__What to work on__: Across the whole listing, copy out every line that includes the string "comme".
▬▬▬▬▬▬▬▬▬▬
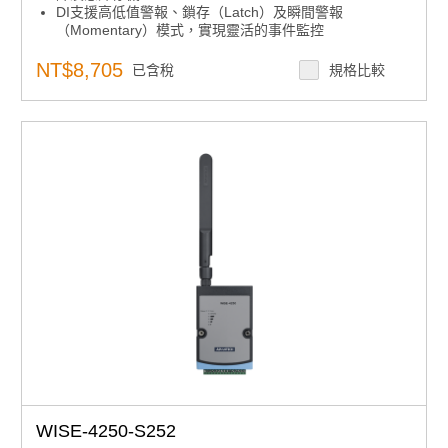
DI支援高低值警報、鎖存（Latch）及瞬間警報
（Momentary）模式，實現靈活的事件監控
DI支援 3kHz 高速計數器輸入（32 位元計數＋1 位元溢
位）
NT$8,705
已含稅
規格比較
符合 IEEE 802.11ac（2.4GHz/5GHz）雙頻 Wi-Fi 標準，
提供穩定且高速的無線通訊
搭載 WPA3/TLS 1.3 加密與 X.509 憑證認證，確保資料
傳輸安全
支援透過 MQTT 與 RESTful API 無縫整合至雲端平台，
可直接上傳資料至 AWS、Azure、SCADA 與 WebAccess
等系統
WISE-4250-S252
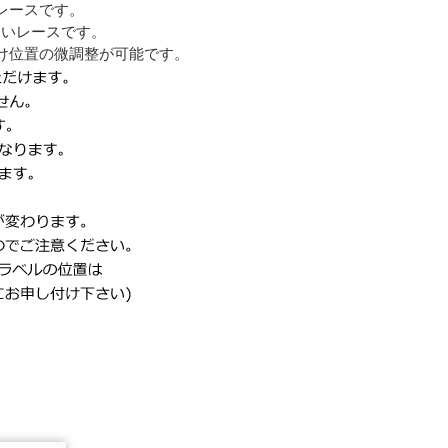
レースです。
すいレースです。
け位置の微調整が可能です。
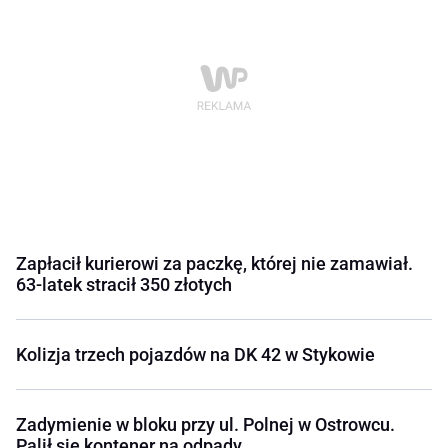
Zapłacił kurierowi za paczkę, której nie zamawiał.
63-latek stracił 350 złotych
Kolizja trzech pojazdów na DK 42 w Stykowie
Zadymienie w bloku przy ul. Polnej w Ostrowcu.
Palił się kontener na odpady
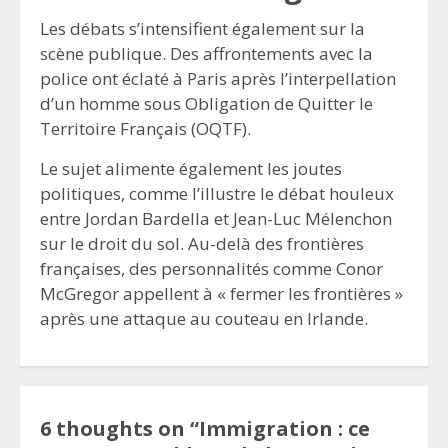
Les débats s’intensifient également sur la
scène publique. Des affrontements avec la
police ont éclaté à Paris après l’interpellation
d’un homme sous Obligation de Quitter le
Territoire Français (OQTF).
Le sujet alimente également les joutes
politiques, comme l’illustre le débat houleux
entre Jordan Bardella et Jean-Luc Mélenchon
sur le droit du sol. Au-delà des frontières
françaises, des personnalités comme Conor
McGregor appellent à « fermer les frontières »
après une attaque au couteau en Irlande.
6 thoughts on “
Immigration : ce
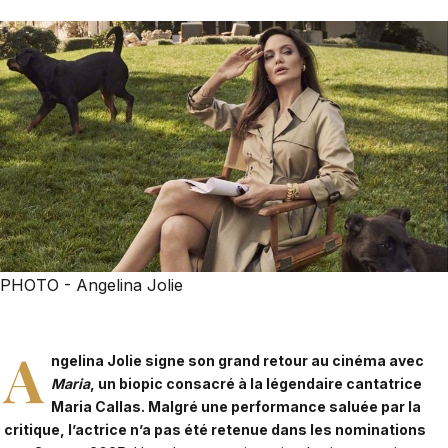
PHOTO - Angelina Jolie
A
ngelina Jolie signe son grand retour au cinéma avec
Maria
, un biopic consacré à la légendaire cantatrice
Maria Callas. Malgré une performance saluée par la
critique, l’actrice n’a pas été retenue dans les nominations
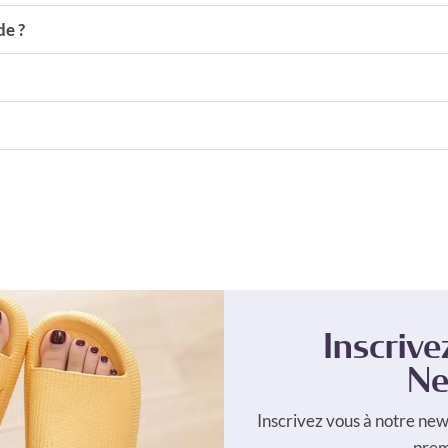
e ?
Inscrive
Ne
Inscrivez vous à notre new
pre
▬▬▬▬▬▬▬▬▬▬
__Written solution__:
politiques, comme l’illustre le débat houleux
françaises, des personnalités comme Conor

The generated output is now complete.